▶ [Directions for this task] Please write down the lines below word for word, leaving the pictures out of your answer.

▶ [Material for this task]

- - - - -

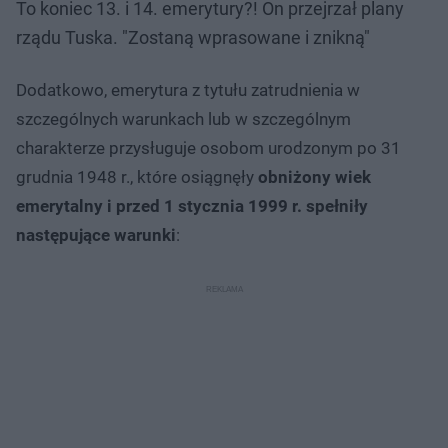
To koniec 13. i 14. emerytury?! On przejrzał plany
rządu Tuska. "Zostaną wprasowane i znikną"
Dodatkowo, emerytura z tytułu zatrudnienia w
szczególnych warunkach lub w szczególnym
charakterze przysługuje osobom urodzonym po 31
grudnia 1948 r., które osiągnęły
obniżony wiek
emerytalny i przed 1 stycznia 1999 r. spełniły
następujące warunki
:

- - - - -

▶ [Finished task]
To koniec 13. i 14. emerytury?! On przejrzał plany
rządu Tuska. "Zostaną wprasowane i znikną"
Dodatkowo, emerytura z tytułu zatrudnienia w
szczególnych warunkach lub w szczególnym
charakterze przysługuje osobom urodzonym po 31
grudnia 1948 r., które osiągnęły
obniżony wiek
emerytalny i przed 1 stycznia 1999 r. spełniły
następujące warunki
:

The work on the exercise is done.